Polizeischutz für den Seiteneingang

Für viele Beobachter ist die faktische Verdopplung der Schuldner schlicht ein Zeichen dafür, dass die aufgebrummten Steuerrechnungen schlicht nicht mehr zu bezahlen sind. Zumal auch Bußgelder als Steuerschuld gelten. Selbst die Regierung überlegt bereits, die teilweise vollkommen überzogenen Strafen nach unten zu korrigieren.

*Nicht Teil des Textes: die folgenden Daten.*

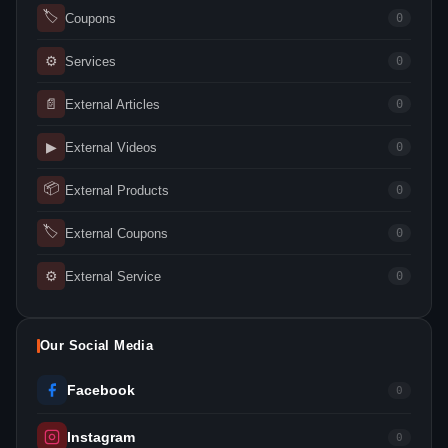
🏷
Coupons
0
⚙
Services
0
📄
External Articles
0
▶
External Videos
0
📦
External Products
0
🏷
External Coupons
0
⚙
External Service
0
Our Social Media
Facebook
0
Instagram
0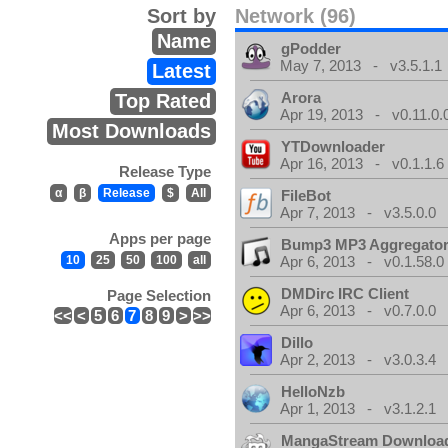
Sort by
Network (96)
Name
gPodder
May 7, 2013 - v3.5.1.1
Latest
Arora
Top Rated
Apr 19, 2013 - v0.11.0.
Most Downloads
YTDownloader
Apr 16, 2013 - v0.1.1.6
Release Type
α
β
Release
$
All
FileBot
Apr 7, 2013 - v3.5.0.0
Apps per page
Bump3 MP3 Aggregato
10
25
50
100
all
Apr 6, 2013 - v0.1.58.0
DMDirc IRC Client
Page Selection
Apr 6, 2013 - v0.7.0.0
<<
<
5
6
7
8
9
>
>>
Dillo
Apr 2, 2013 - v3.0.3.4
HelloNzb
Apr 1, 2013 - v3.1.2.1
MangaStream Downloa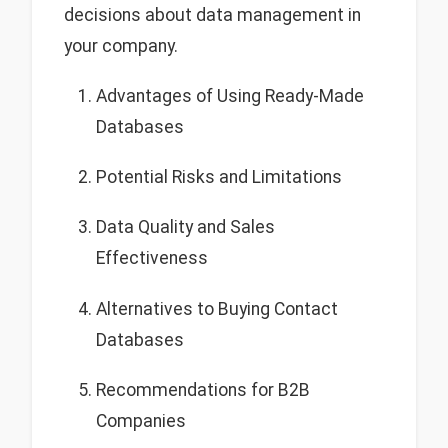
decisions about data management in
your company.
Advantages of Using Ready-Made
Databases
Potential Risks and Limitations
Data Quality and Sales
Effectiveness
Alternatives to Buying Contact
Databases
Recommendations for B2B
Companies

Ein Tag Verzögerung der Abgabe der Umsatzsteuererklärung bringt nämlich bereits einen Tausender Strafe ein. Wird eine Umsatzsteuererklärung korrigiert, dann sind zunächst einmal 2.500 Euro fällig. Danach wird berechnet, um wie viele Prozentpunkte die korrigierte Erklärung von der ursprünglichen nach unten oder oben abweicht. Auch das wird dann mit einer Strafe von zehn bis hundert Prozent belegt. Die gesamte Schuld wird verzinst.

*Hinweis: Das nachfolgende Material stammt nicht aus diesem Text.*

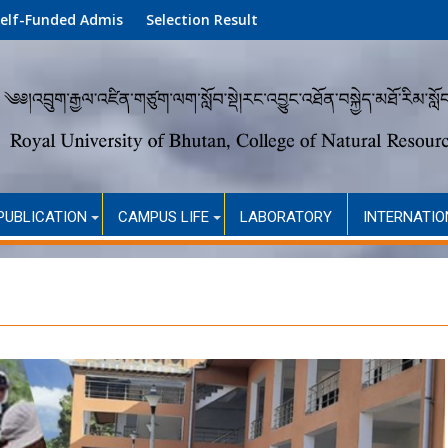
mission (Academic Year 2026)
Selection Result
PUBLICATION
CAMPUS LIFE
LABORATORY
INTERNATIO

Strafen gibt es seit 2013 auch für Menschen, die gar nicht in Griechenland wohnen und bis dato keine Steuererklärung abgeben mussten. Haben sie die kurzfristige Gesetzesänderung zur Verpflichtung einer Erklärung auch bei fehlendem Einkommen nicht beachtet, kostet dies zunächst einmal 100 Euro. Dazu muss dem griechischen Staat jedoch für abwesende Personen noch ein steuerlich verantwortlicher Vertreter präsentiert werden. Hat man auch dies vergessen, sind noch einmal 100 Euro fällig. Solche und ähnliche Summen läppern sich und können von einigen Bürgern schlicht nicht bezahlt werden. Ab wenigen hundert Euro Steuerschuld droht jedoch die sofortige Verhaftung.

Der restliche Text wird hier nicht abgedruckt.